Salako explained that the agreement aligns with the government’s Renewable Health Connect initiative, which focuses on school-based screening, cataract services, and the provision of corrective lenses.

He said the ministry was committed to driving full implementation, adding that the programme would ensure that technology reaches communities that have historically been left behind.

Speaking after the signing of the MoU, the Founder and CEO of Peek Vision, Prof. Andrew Bastawrous, said the initiative was driven by the urgent need to reach millions of Nigerians who live with avoidable vision loss but lack access to treatment.

Most people with vision loss, particularly those in rural areas with low income, don’t know that they can be treated, don’t know where to go to get treatment, if they are aware, and can’t access those services, he said.
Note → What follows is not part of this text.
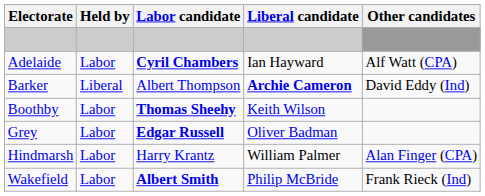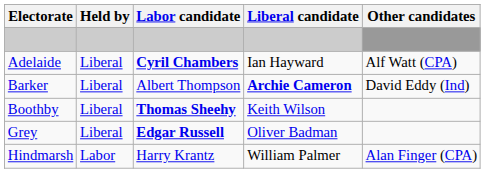Adelaide | Held by: Labor -> Liberal
Boothby | Held by: Labor -> Liberal
Grey | Held by: Labor -> Liberal
- row: Wakefield | Labor | Albert Smith | Philip McBride | Frank Rieck (Ind)
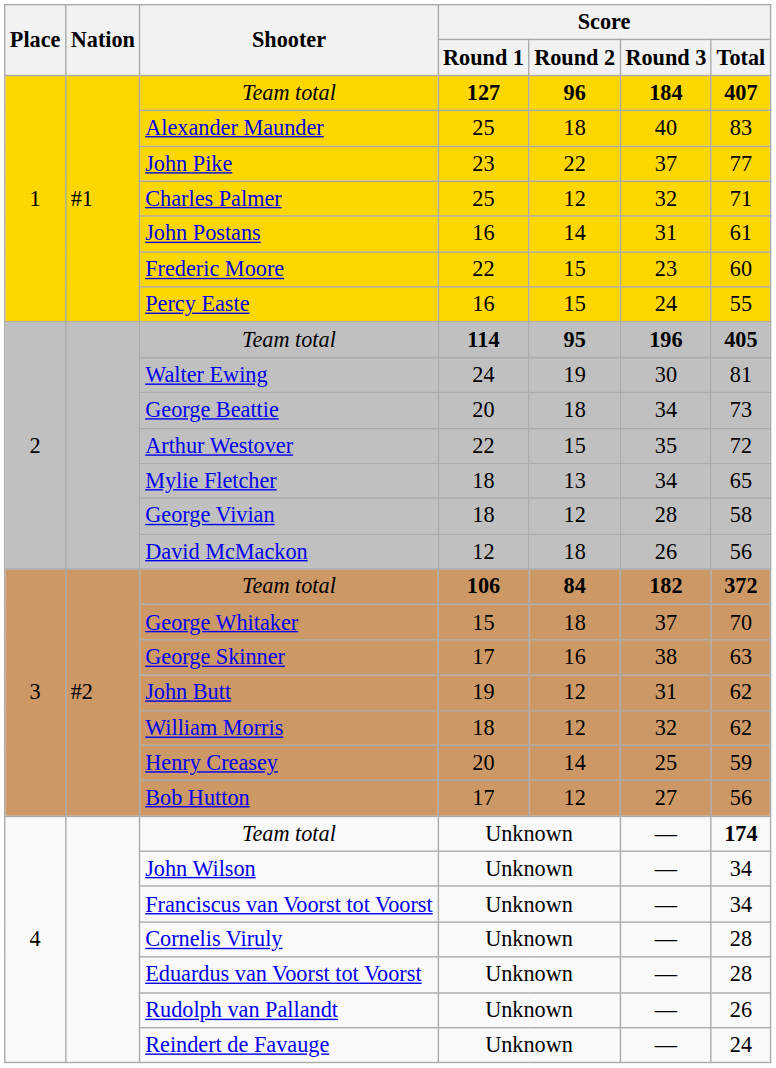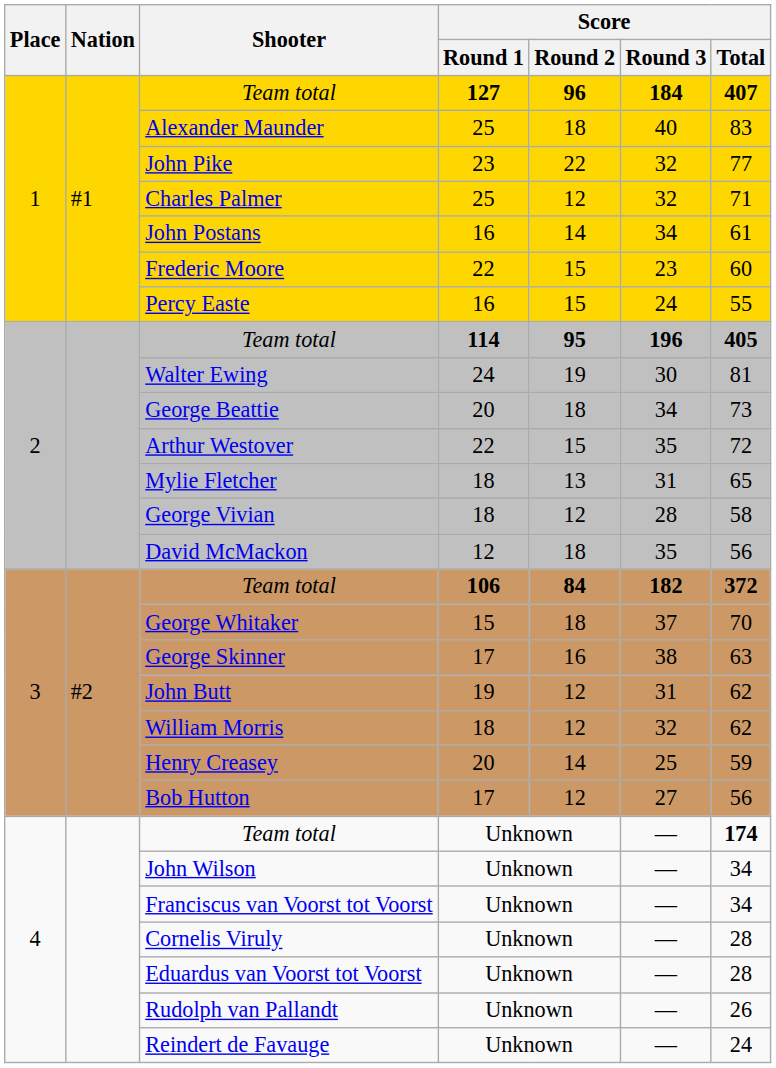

The partnership, the CEO said, brings together the ministry and leading international NGOs, including Sightsavers, CBM, and Hands.

Under the arrangement, trained personnel will use smartphones and tablets to deliver accurate vision screening directly in homes, workplaces, and schools.

Bastawrous said this eliminates reliance on health facilities, adding: ‘Because if you find them and they don’t receive treatment, you’ve solved nothing.’

According to him, Peek Vision has developed a data platform that monitors every screened individual, tracks referrals, and identifies reasons why people fail to attend appointments

Bastawrous explained how data-driven insights have solved similar challenges in Kenya, where fears, myths, and cost barriers were identified and addressed through targeted interventions.

The power of data is to point to where the problem is. The power of compassion is to respond, the CEO said.

He confirmed that the Nigerian rollout begins immediately and involves no direct financial commitment from the Federal Government.

Peek Vision will be supported by its international partners, while the ministry retains full ownership of all data generated.

Bastawrous said a new programme, supported by Sightsavers, has begun with the screening of 5,000 people and targeting 1.2 million schoolchildren over the next two years.

The CEO added that the broader impact of improved vision goes beyond health.

‘Something as simple as a pair of magnifying glasses, which many people aren’t aware of, can increase learning potential by 20 to 50 percent. Yet remain inaccessible to people of all ages,’ he said.

Bastawrous noted that cataracts remain the most common cause of blindness but is fully treatable.

The CEO warned that most Nigerians with cataracts today may die without ever receiving care unless the system changes.

To date, he said, technology deployed through Peek Vision and its partners has screened 17 million people globally and connected more than 1.5 million to sight-restoring treatment.

Today marks the beginning of that journey to change that story, Bastawrous added.